I’m aware of the controversy in the adoption world over people doing just what I suggested my sister do. It doesn’t matter that we’re raising funds to help the orphanage, too. We’re not—as critics would offer—using the money to empower women to keep their children in the first place. We wish for that world, too, where no one who wants to keep a child is forced to relinquish that child or abandon it. In the mean time, the orphans are reaching.

Our birth mother said she was told if she changed her mind about giving us up for adoption, she’d be on the hook for the bill for her prenatal care and for the labor and delivery.  She’d be on the hook for that and raising the two of us.

Money is not the only what if in the complex equation that is adoption, but at the time, my parents had enough to make it happen and our birth mother was backed into a corner in part because she didn’t.  By the grace of our own hard times in the years to come, my twin and I went on to learn humility and gratitude that had nothing to do with being adopted but certainly adds some irony to the differentials in the initial transaction.
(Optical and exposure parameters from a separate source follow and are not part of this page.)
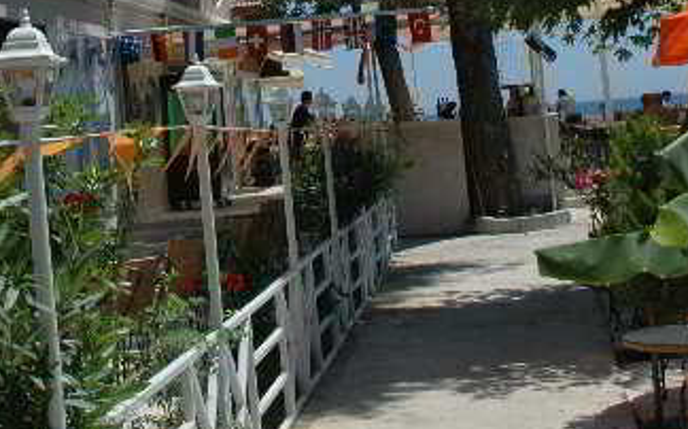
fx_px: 1555
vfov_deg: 15.3
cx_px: 134
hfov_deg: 24.5
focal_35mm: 83
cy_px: -45
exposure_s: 1/400
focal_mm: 22
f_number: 10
I wonder what my new nephew will think some day of these efforts to make him a part of our family. I don’t want or need or expect him to be grateful. I only hope, as he works out his own story, that he will feel the village’s love. For this is true at any cost: So many people loved him before any of us knew who he was.




One Comment leave one →
  1. August 8, 2014 3:35 pm

    My heart aches for the little girl who worried so about cost. I don’t remember the adoption fee, but, although much less than it would be today, it must have been hard for some people to raise. No matter the cost, your parents were repaid over and over in the magical joy of having you and Jackie. I am praying for success in Jackie’s fund raising, I know there is a special child there who needs her more than anything. Thank you for sharing this.